On the Day of Admission

If your insurance policy requires authorization for treatment, the Admissions Coordinator will attempt to obtain this upon your arrival. PTP admissions are billed under inpatient mental health benefits and are subject to the insurance companies criteria for mental health treatment. In most cases, we cannot obtain authorization prior to your date of admission. Commercial insurances and medical assistance will require authorization, also called precertification.

Also on the day of admission, you will have an opportunity to meet with a representative of our Business Office, who can answer any further questions you may have about billing, or about your benefits as they have been explained to us by your insurance company. Any required deposits will also be collected at this time. We accept cash, checks, bank transfers and all major credit cards as methods of payment. Please note that if you are paying cash, we will need to direct you to our cashier’s office to make payment. Credit and debit cards are the preferred method of payment. Please contact your credit card company or banking facility regarding large payments or balances.

A Note on Authorizations: We are usually successful in obtaining authorization from your insurance company when required. However, sometimes insurance companies deny our initial requests for admission. If this happens, we usually recommend that you enter the inpatient program for a few days so that our team can further evaluate you and, using additional clinical information, appeal the insurance company’s decision whenever possible. In these cases, we are usually successful in obtaining authorization through the appeals process. A payment to cover three to four of inpatient fees would be required if you choose to be admitted.

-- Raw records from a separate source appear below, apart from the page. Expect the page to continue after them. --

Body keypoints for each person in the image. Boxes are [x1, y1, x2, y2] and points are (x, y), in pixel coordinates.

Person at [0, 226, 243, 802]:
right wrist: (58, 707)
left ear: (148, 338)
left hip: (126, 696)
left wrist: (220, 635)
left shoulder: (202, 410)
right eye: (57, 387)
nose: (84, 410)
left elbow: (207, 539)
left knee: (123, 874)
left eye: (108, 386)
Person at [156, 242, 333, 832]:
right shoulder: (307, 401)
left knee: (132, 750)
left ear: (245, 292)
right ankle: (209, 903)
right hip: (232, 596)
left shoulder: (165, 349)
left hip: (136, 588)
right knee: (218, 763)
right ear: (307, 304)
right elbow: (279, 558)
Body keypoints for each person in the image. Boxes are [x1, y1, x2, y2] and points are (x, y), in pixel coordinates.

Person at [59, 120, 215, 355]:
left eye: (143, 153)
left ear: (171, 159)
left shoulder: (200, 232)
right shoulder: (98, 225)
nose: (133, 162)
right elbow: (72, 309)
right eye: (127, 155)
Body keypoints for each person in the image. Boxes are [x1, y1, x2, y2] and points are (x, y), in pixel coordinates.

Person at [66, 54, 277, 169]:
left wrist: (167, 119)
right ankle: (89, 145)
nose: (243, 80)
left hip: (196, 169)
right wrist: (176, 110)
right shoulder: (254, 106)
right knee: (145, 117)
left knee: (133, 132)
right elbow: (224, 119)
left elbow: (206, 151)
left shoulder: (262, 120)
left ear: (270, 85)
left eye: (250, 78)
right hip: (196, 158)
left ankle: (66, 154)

In the rare instances when our appeal is denied, you may then choose either to stay in treatment as a self-pay patient, or to leave the program. In either case, you would be held financially responsible for the treatment you have received. If you made a payment at admission, it will be applied to this cost, but you may need to make additional payments.  If you are not comfortable taking that financial risk, you may choose to leave the hospital immediately upon learning that the initial authorization request has been denied. If this unfortunate situation arises, we will gladly continue to work with you and your physician to try to overcome the financial and/or insurance obstacles to treatment in the hopes that you could be admitted at a later date.

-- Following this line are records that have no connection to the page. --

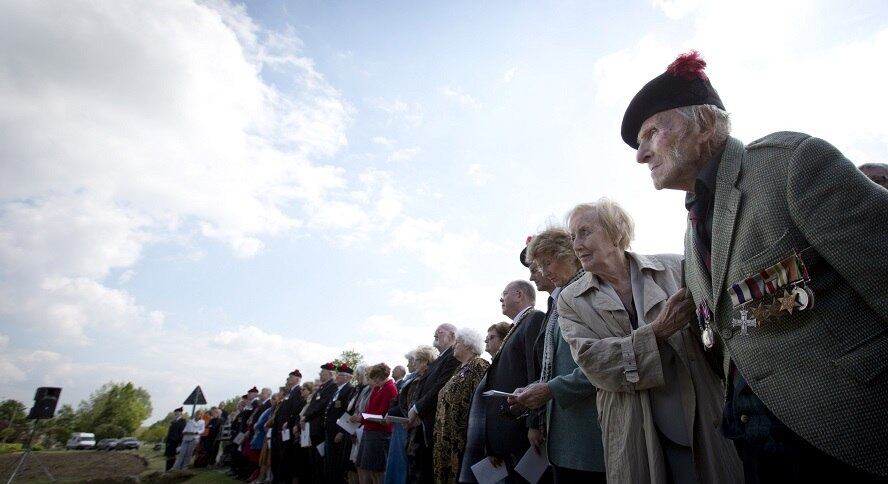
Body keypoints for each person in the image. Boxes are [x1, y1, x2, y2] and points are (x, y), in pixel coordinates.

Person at [622, 51, 888, 480]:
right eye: (640, 143)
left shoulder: (789, 164)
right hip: (761, 449)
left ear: (704, 123)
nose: (641, 155)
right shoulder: (692, 230)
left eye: (652, 132)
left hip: (850, 438)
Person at [557, 199, 742, 483]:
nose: (577, 245)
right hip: (630, 425)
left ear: (616, 232)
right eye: (573, 237)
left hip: (700, 412)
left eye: (584, 232)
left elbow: (720, 326)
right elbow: (593, 362)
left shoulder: (675, 267)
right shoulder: (570, 300)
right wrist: (655, 333)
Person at [512, 228, 605, 482]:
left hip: (589, 439)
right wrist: (535, 389)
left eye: (547, 263)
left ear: (570, 254)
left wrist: (550, 389)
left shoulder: (591, 292)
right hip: (563, 441)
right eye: (539, 266)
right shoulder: (562, 300)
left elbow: (605, 362)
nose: (542, 272)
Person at [460, 279, 546, 483]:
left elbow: (536, 372)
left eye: (505, 294)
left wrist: (535, 422)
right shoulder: (516, 327)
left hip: (522, 436)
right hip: (505, 438)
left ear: (519, 295)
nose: (501, 299)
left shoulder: (534, 319)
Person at [433, 328, 489, 484]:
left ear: (469, 345)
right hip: (446, 440)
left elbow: (482, 403)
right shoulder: (459, 369)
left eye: (457, 342)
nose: (453, 345)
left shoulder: (479, 364)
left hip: (462, 440)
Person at [406, 324, 460, 483]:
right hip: (424, 424)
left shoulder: (452, 356)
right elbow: (423, 388)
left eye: (440, 332)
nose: (435, 334)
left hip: (435, 427)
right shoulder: (439, 359)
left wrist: (417, 408)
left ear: (452, 336)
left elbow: (440, 386)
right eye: (435, 332)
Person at [385, 347, 436, 484]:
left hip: (418, 427)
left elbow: (417, 402)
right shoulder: (415, 378)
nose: (413, 364)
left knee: (413, 469)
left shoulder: (427, 378)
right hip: (407, 424)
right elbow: (402, 400)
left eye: (417, 360)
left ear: (426, 362)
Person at [357, 363, 398, 484]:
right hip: (369, 430)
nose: (374, 380)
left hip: (380, 433)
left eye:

Admission to the Day Hospital

On your first day of treatment in the day hospital, any deposits required for this portion of your treatment will be collected.

During Your Stay

Typically, insurance companies authorize a few days of treatment at a time. Our Utilization Review Department will request continuing authorizations throughout your treatment. If at any time your insurance company refuses to authorize further treatment, you will be informed and the team will discuss your options with you.

A Note on Continuing Authorizations: Please be aware that even if we are successful in obtaining authorization, authorization of treatment is NOT a guarantee of bill payment. Your insurance company may authorize treatment, but subsequently make a determination that your benefits were not adequate to cover the bill. For example, if your plan covers 30 days per calendar year, and you are in the hospital for 35 days, the insurance company may authorize your entire stay, but refuse to pay for the five hospital days that exceeded your plan’s benefit. You are financially responsible for whatever your insurance plan does not cover. Contact your insurance company with any questions about their policies regarding benefits, authorization, and payment.

After Your Discharge

You and/or your insurer will receive separate bills from the Physicians and from the Hospital. The Johns Hopkins University Clinical Practice Association (CPA) bills for the physicians fees. The Johns Hopkins Hospital bills for hospital charges.  Depending upon your insurance, you may not receive a bill at all, but instead receive an “explanation of benefits” which will outline what your insurance was charged and what was paid on your behalf.